Complexes of amines with cobalt(III) are nearly always prepared from a cobalt(II) salt, the amine, and a reagent which will convert cobalt(II) to cobalt(III). The procedure used here is typical, with hydrogen peroxide serving as the reagent (called an "oxidizing agent" for its ability to remove an electron) and ammonia as the amine. Here is the stoichiometric net reaction for this synthesis:

2 HNO₃ + 2 [Co(H₂O)₆] [NO₃]₂(s) + H₂O₂ + 10 NH₃

2 [Co(NH₃)₅(H₂O)] [NO₃]₃(s) + 12 H₂O

The oxidation-reduction half-reactions consist of the oxidation of cobalt (II) to cobalt (III):

2 Co⁺²

2 Co⁺³ + 2 e^-

And the reduction of the hydrogen peroxide:

2 H⁺ + H₂O₂ + 2 e^-

2 H₂O

The purpose of each reagent in the mixture is described below.

About the Reagents
Cobalt Nitrate ([Co(H₂O)₆] [NO₃]₂ or Co(NO₃)₂•6H₂O) is a typical hydrated cobalt(II) salt which consists of octahedral Co(H₂O)₆²⁺ cations and nitrate anions in the solid. It is extremely soluble in water and the solubility increases rapidly with increasing temperature.

Ammonia is an aqueous solution of NH₃ gas (sometimes laboratory bottles bear the old-fashioned label "ammonium hydroxide" or NH₄OH). The solution is basic due to the following equilibrium:

NH₃(aq) + H₂O

NH₄⁺ + OH^-

The 6 M solutions used here should be treated with respect. Aqueous ammonia is quite volatile, losing ammonia gas. In low concentrations, exposure to the gas causes irritation to the eyes and throat. At higher concentrations it is extremely toxic. Although the 6 M reagent does not present a serious hazard, ammonia solutions should be covered or kept in the hood throughout the procedure. Dilute ammonia solutions are familiar as household cleaning agents. They derive their effectiveness from the degradative action of basic solutions on natural fats. Ammonia provides the ammine ligands for your complex

Ammonium nitrate (NH₄NO₃) is a common salt which requires no special precautions in standard laboratory applications. It is a major product of the chemical industry, largely because of its use as a source of nitrogen in fertilizers. When exposed to extreme heat and/or pressure it is explosive. Several major industrial disasters have occurred when fires have initiated the explosion of large stocks of ammonium nitrate. The truck bomb of the Oklahoma City bombing was filled ammonium nitrate. Ammonium nitrate is added to the reaction mixture to provide nitrate ions and to increase the concentration of NH₃ (aq) in solution. According to LeChatelier's Principle, addition of NH₄⁺ ions will push the equilibrium between NH₃ and NH₄⁺ to the reactant, or NH₃, side of the above equation.

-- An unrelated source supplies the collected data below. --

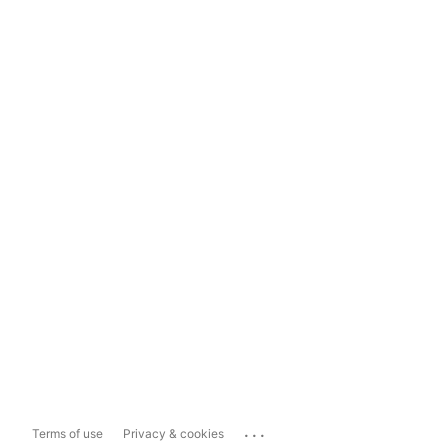
...
Terms of use
Privacy & cookies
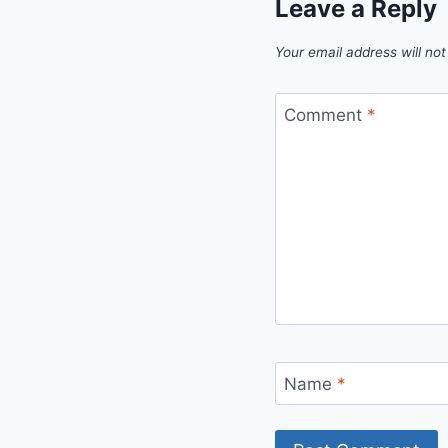
Leave a Reply
Your email address will not
Comment
*
Name
*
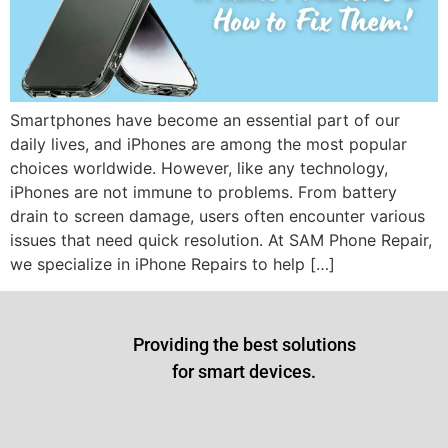
Smartphones have become an essential part of our
daily lives, and iPhones are among the most popular
choices worldwide. However, like any technology,
iPhones are not immune to problems. From battery
drain to screen damage, users often encounter various
issues that need quick resolution. At SAM Phone Repair,
we specialize in iPhone Repairs to help […]
Providing the best solutions
for smart devices.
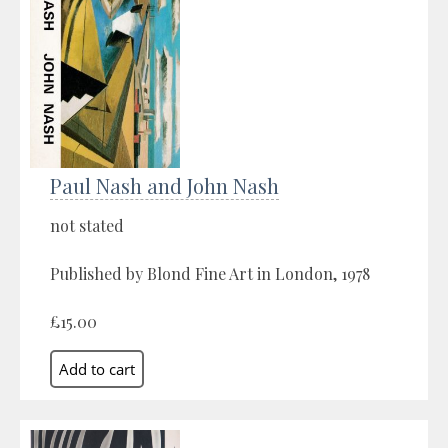
Paul Nash and John Nash
not stated
Published by Blond Fine Art in London, 1978
£15.00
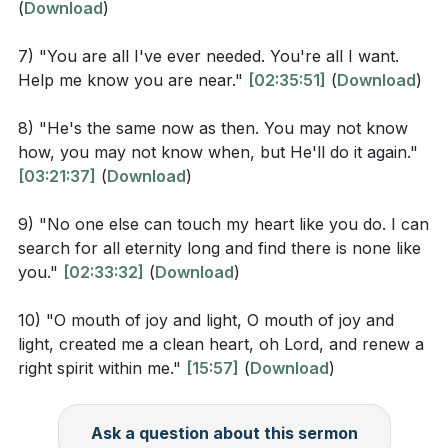
(
Download
)
According to Romans 5:1-2, what are the benefits
Personal transformation and surrender to the divine
of being justified through faith?
7) "You are all I've ever needed. You're all I want.
will are also highlighted, with calls to "get myself
Help me know you are near."
[02:35:51]
(
Download
)
How does Ephesians 2:8-9 describe the nature of
away" and "withholding nothing." These phrases
grace and salvation?
suggest a complete surrender to the divine, an
8) "He's the same now as then. You may not know
how, you may not know when, but He'll do it again."
In the sermon, what is the significance of the
offering of one's entire being to be used for a higher
[03:21:37]
(
Download
)
phrase "I just want to be with you"? (
[02:39:04]
)
purpose. This act of surrender is seen as a pathway
to true freedom and fulfillment.
9) "No one else can touch my heart like you do. I can
search for all eternity long and find there is none like
Interpretation Questions
The message concludes with a sense of joy and
you."
[02:33:32]
(
Download
)
anticipation for the future, with references to the joy
How does the concept of hope in Romans 5:1-2
that comes from a life transformed by divine love and
10) "O mouth of joy and light, O mouth of joy and
relate to the sermon’s message that "there is hope
the promise of eternal happiness in the presence of
light, created me a clean heart, oh Lord, and renew a
right spirit within me."
[15:57]
(
Download
)
in the Lord"? (
[02:41:26]
)
the divine. The repeated phrase "O mouth of joy and
light" encapsulates the exuberance and brightness
What does it mean for God's grace to be greater
that characterize a life lived in alignment with spiritual
Ask a question about this sermon
than sin, as mentioned in Ephesians 2:8-9 and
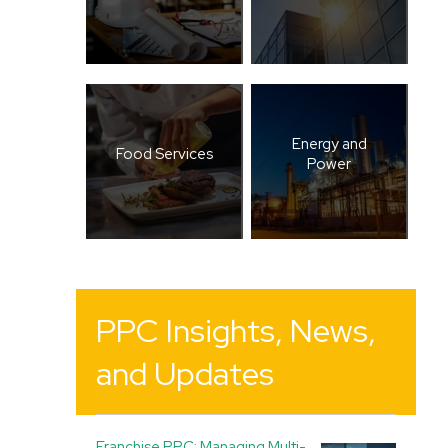
Energy and
Food Services
Power
PPC Insights, News,
and Updates
Franchise PPC: Managing Multi-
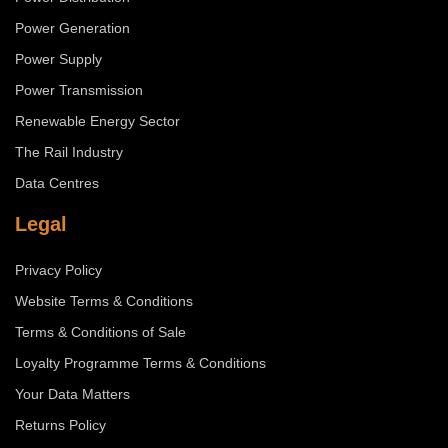
Power Generation
Power Supply
Power Transmission
Renewable Energy Sector
The Rail Industry
Data Centres
Legal
Privacy Policy
Website Terms & Conditions
Terms & Conditions of Sale
Loyalty Programme Terms & Conditions
Your Data Matters
Returns Policy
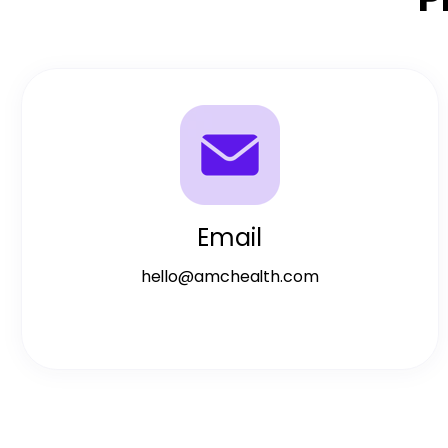
Email
hello@amchealth.com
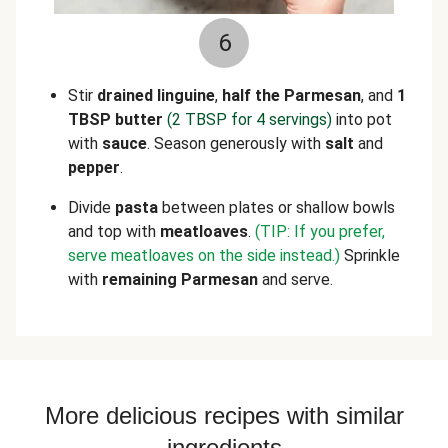
6
Stir
drained linguine
,
half the Parmesan
, and
1
TBSP butter
(2 TBSP for 4 servings)
into pot
with
sauce
. Season generously with
salt
and
pepper
.
Divide
pasta
between plates or shallow bowls
and top with
meatloaves
.
(TIP: If you prefer,
serve meatloaves on the side instead.)
Sprinkle
with
remaining Parmesan
and serve.
More delicious recipes with similar
ingredients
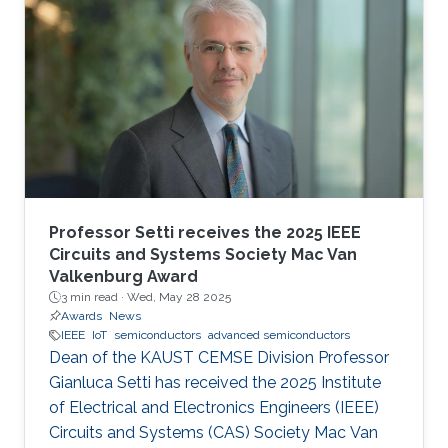
Professor Setti receives the 2025 IEEE
Circuits and Systems Society Mac Van
Valkenburg Award
3 min read ·
Wed, May 28 2025
Awards
News
IEEE
IoT
semiconductors
advanced semiconductors
Dean of the KAUST CEMSE Division Professor
Gianluca Setti has received the 2025 Institute
of Electrical and Electronics Engineers (IEEE)
Circuits and Systems (CAS) Society Mac Van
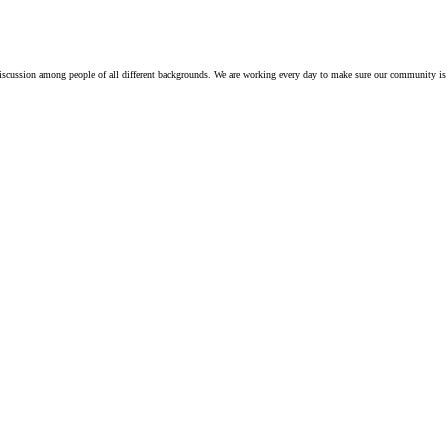
iscussion among people of all different backgrounds. We are working every day to make sure our community is 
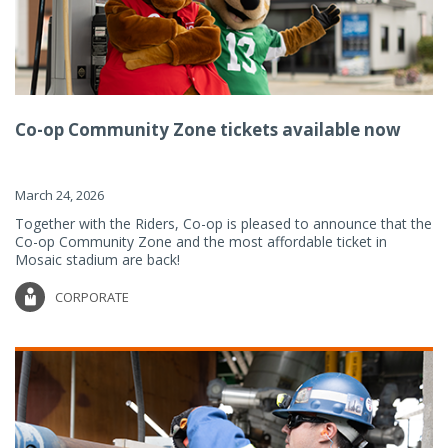
Co-op Community Zone tickets available now
March 24, 2026
Together with the Riders, Co-op is pleased to announce that the
Co-op Community Zone and the most affordable ticket in
Mosaic stadium are back!
CORPORATE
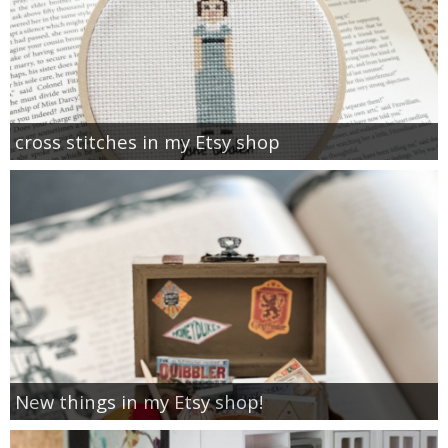
cross stitches in my Etsy shop
New things in my Etsy shop!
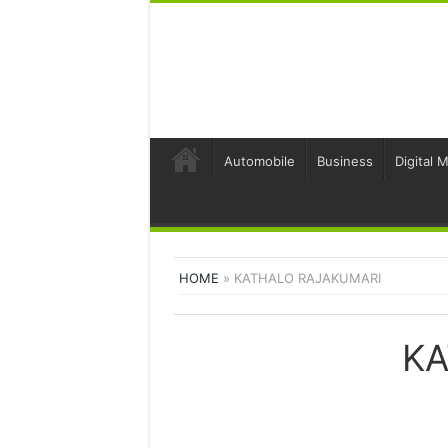
Automobile
Business
Digital 
HOME
»
KATHALO RAJAKUMARI
KA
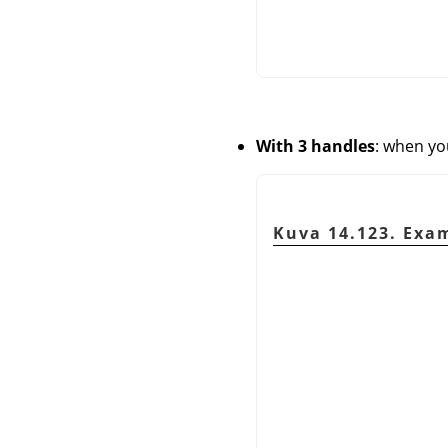
With 3 handles
: when yo
Kuva 14.123. Exam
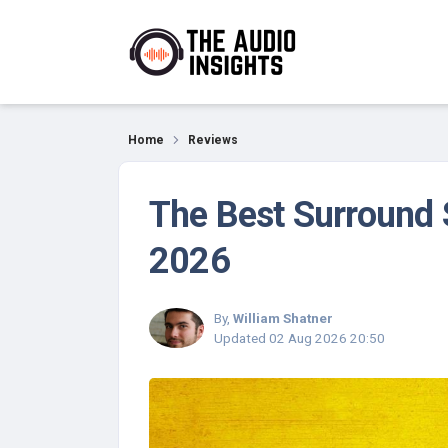
Reviews
Home
Reviews
The Best Surround 
2026
By,
William Shatner
Updated
02 Aug 2026 20:50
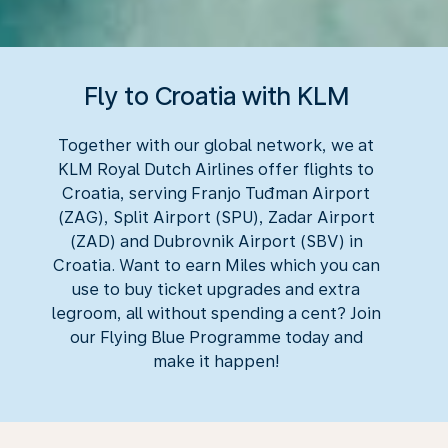
Fly to Croatia with KLM
Together with our global network, we at
KLM Royal Dutch Airlines offer flights to
Croatia, serving Franjo Tuđman Airport
(ZAG), Split Airport (SPU), Zadar Airport
(ZAD) and Dubrovnik Airport (SBV) in
Croatia. Want to earn Miles which you can
use to buy ticket upgrades and extra
legroom, all without spending a cent? Join
our Flying Blue Programme today and
make it happen!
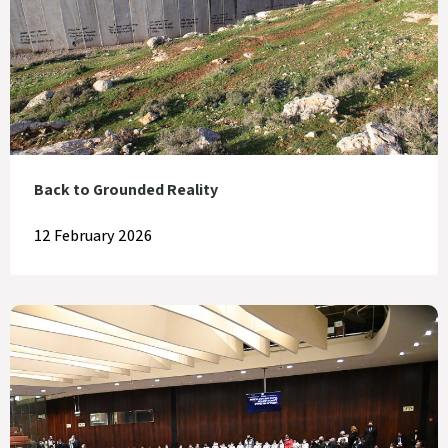
Back to Grounded Reality
12 February 2026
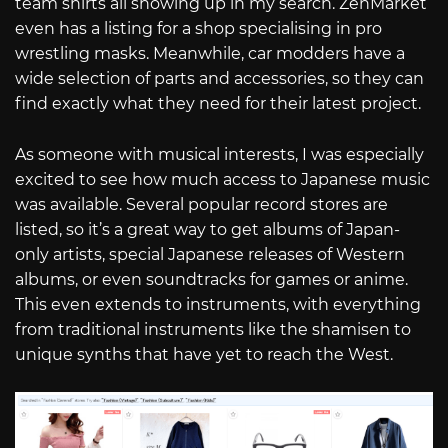
team shirts all showing up in my search. ZenMarket
even has a listing for a shop specialising in pro
wrestling masks. Meanwhile, car modders have a
wide selection of parts and accessories, so they can
find exactly what they need for their latest project.
As someone with musical interests, I was especially
excited to see how much access to Japanese music
was available. Several popular record stores are
listed, so it’s a great way to get albums of Japan-
only artists, special Japanese releases of Western
albums, or even soundtracks for games or anime.
This even extends to instruments, with everything
from traditional instruments like the shamisen to
unique synths that have yet to reach the West.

Hydrogen peroxide (H₂O₂) is another ubiquitous chemical. Its commonplace applications include use as a disinfectant and as a bleaching agent. Industrially it is widely used for bleaching, particularly in the processing of paper pulp. Although concentrated solutions, such as 30% by weight, cause severe burns, the 3% solutions used here do not. The concentration of 3% H₂O₂ is 0.9 M. (% concentrations are almost always expressed as weight percents.) In your synthesis reaction, hydrogen peroxide is the oxidizing agent that oxidizes the cobalt (II) reactant to the cobalt (III) product.

Concentrated nitric acid (HNO₃, 16 M) is the most hazardous reagent used in this experiment. It is a typical strong acid in its capacity to burn skin and other tissue. It has the added peculiarity of turning exposed skin yellow. Gloves are recommended, although they provide only temporary protection from this strong acid--be careful! Although pure nitric acid solutions are colorless, the laboratory reagent is sometimes significantly discolored due to the presence of NO₂ and N₂O₄, which are decomposition products of nitric acid when exposed to light. Nitric acid provides the H⁺ that appears in the reduction half-reaction.

Ethyl alcohol (ethanol, C₂H₅OH) should require no introduction. A 95% ethanol-5% water solution is the standard laboratory form. It is that mixture of water and ethanol that has a boiling point, (78.15 °C), which is lower than that of pure ethanol (78.3 °C), pure water (100 °C), or any other mixture. The residual water, therefore, cannot be removed by simple distillation. The solutions are quite volatile and easily ignited. Exposure to open flame should be avoided. Alcohol is included in the reaction mixture to allow the product to precipitate. The product complex is soluble in water, but insoluble in ethanol.